» **What is required**
The entries below are to be given back exactly, with images excluded.

» **Listed entries**
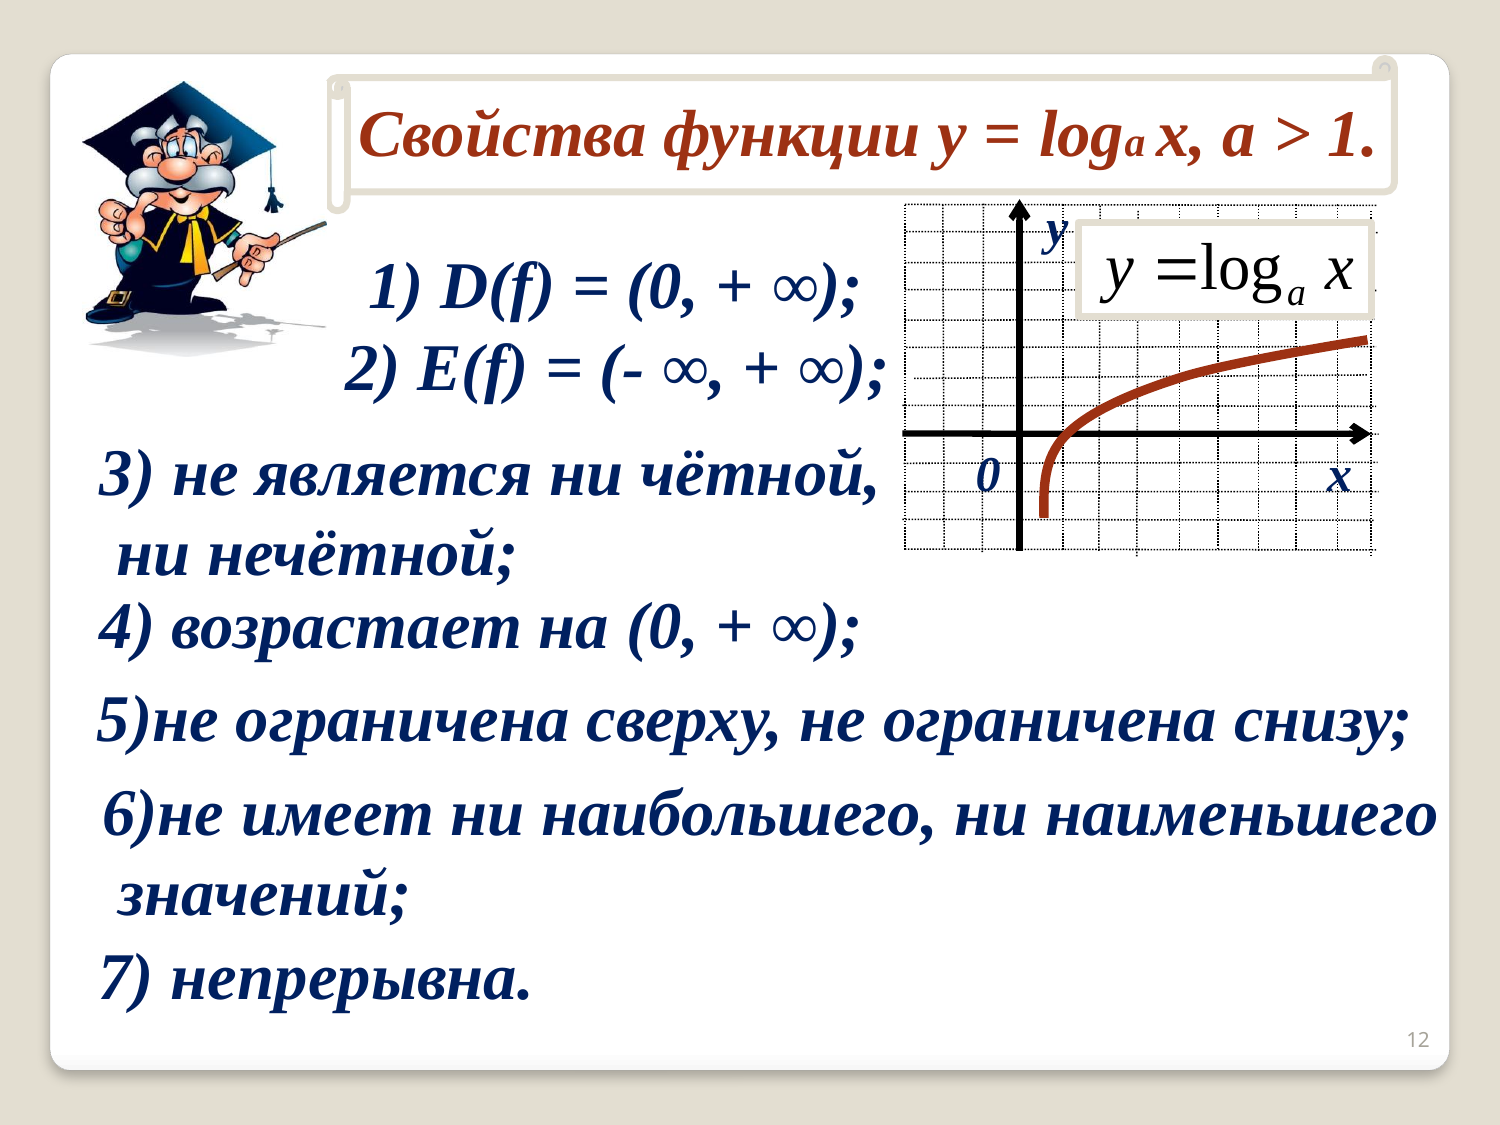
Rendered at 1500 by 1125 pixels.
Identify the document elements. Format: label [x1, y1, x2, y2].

picture [81, 81, 328, 357]
text_box [82, 421, 1456, 1021]
text_box [327, 58, 1398, 558]
slide_number [1369, 1002, 1445, 1063]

» **Answer to this task**
Rendered at 1500 by 1125 pixels.
Identify the document elements. Format: label [x1, y1, x2, y2].

picture [81, 81, 328, 357]
text_box [82, 421, 1456, 1021]
text_box [327, 58, 1398, 558]
slide_number [1369, 1002, 1445, 1063]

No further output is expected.